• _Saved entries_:
[Start of section]

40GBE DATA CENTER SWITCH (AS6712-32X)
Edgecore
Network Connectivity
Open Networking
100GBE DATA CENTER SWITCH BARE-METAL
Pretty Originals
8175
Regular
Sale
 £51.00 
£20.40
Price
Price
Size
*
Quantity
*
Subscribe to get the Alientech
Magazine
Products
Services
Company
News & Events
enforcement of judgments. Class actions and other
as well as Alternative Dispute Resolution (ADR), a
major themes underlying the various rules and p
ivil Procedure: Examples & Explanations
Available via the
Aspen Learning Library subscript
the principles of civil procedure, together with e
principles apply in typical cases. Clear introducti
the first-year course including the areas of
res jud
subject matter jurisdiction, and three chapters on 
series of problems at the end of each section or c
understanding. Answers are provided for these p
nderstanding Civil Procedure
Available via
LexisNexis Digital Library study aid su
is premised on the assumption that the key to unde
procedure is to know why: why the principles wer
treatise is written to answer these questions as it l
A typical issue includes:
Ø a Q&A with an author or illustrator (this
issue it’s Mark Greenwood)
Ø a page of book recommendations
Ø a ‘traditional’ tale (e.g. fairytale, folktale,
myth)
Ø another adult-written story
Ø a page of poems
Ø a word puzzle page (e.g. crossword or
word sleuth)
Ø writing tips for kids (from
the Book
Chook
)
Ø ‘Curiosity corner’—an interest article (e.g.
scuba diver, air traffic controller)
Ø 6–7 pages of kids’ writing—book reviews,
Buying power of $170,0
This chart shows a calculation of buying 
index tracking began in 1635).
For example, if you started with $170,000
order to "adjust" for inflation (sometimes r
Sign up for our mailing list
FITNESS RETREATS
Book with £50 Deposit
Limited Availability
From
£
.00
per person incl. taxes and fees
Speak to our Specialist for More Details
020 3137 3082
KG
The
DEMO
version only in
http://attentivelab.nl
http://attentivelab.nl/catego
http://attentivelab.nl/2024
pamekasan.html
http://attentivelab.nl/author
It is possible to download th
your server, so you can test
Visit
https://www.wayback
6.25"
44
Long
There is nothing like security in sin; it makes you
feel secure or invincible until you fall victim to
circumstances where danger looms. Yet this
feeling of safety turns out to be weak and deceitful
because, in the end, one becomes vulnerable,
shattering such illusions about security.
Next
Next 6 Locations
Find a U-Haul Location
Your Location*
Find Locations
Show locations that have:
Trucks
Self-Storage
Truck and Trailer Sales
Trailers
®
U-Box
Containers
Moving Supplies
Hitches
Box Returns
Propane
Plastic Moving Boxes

[End of section]

• _To-do item_: Nothing in the records may change; write them out again in full.

• _Reply to the exercise_:
40GBE DATA CENTER SWITCH (AS6712-32X)
Edgecore
Network Connectivity
Open Networking
100GBE DATA CENTER SWITCH BARE-METAL
Pretty Originals
8175
Regular
Sale
 £51.00 
£20.40
Price
Price
Size
*
Quantity
*
Subscribe to get the Alientech
Magazine
Products
Services
Company
News & Events
enforcement of judgments. Class actions and other
as well as Alternative Dispute Resolution (ADR), a
major themes underlying the various rules and p
ivil Procedure: Examples & Explanations
Available via the
Aspen Learning Library subscript
the principles of civil procedure, together with e
principles apply in typical cases. Clear introducti
the first-year course including the areas of
res jud
subject matter jurisdiction, and three chapters on 
series of problems at the end of each section or c
understanding. Answers are provided for these p
nderstanding Civil Procedure
Available via
LexisNexis Digital Library study aid su
is premised on the assumption that the key to unde
procedure is to know why: why the principles wer
treatise is written to answer these questions as it l
A typical issue includes:
Ø a Q&A with an author or illustrator (this
issue it’s Mark Greenwood)
Ø a page of book recommendations
Ø a ‘traditional’ tale (e.g. fairytale, folktale,
myth)
Ø another adult-written story
Ø a page of poems
Ø a word puzzle page (e.g. crossword or
word sleuth)
Ø writing tips for kids (from
the Book
Chook
)
Ø ‘Curiosity corner’—an interest article (e.g.
scuba diver, air traffic controller)
Ø 6–7 pages of kids’ writing—book reviews,
Buying power of $170,0
This chart shows a calculation of buying 
index tracking began in 1635).
For example, if you started with $170,000
order to "adjust" for inflation (sometimes r
Sign up for our mailing list
FITNESS RETREATS
Book with £50 Deposit
Limited Availability
From
£
.00
per person incl. taxes and fees
Speak to our Specialist for More Details
020 3137 3082
KG
The
DEMO
version only in
http://attentivelab.nl
http://attentivelab.nl/catego
http://attentivelab.nl/2024
pamekasan.html
http://attentivelab.nl/author
It is possible to download th
your server, so you can test
Visit
https://www.wayback
6.25"
44
Long
There is nothing like security in sin; it makes you
feel secure or invincible until you fall victim to
circumstances where danger looms. Yet this
feeling of safety turns out to be weak and deceitful
because, in the end, one becomes vulnerable,
shattering such illusions about security.
Next
Next 6 Locations
Find a U-Haul Location
Your Location*
Find Locations
Show locations that have:
Trucks
Self-Storage
Truck and Trailer Sales
Trailers
®
U-Box
Containers
Moving Supplies
Hitches
Box Returns
Propane
Plastic Moving Boxes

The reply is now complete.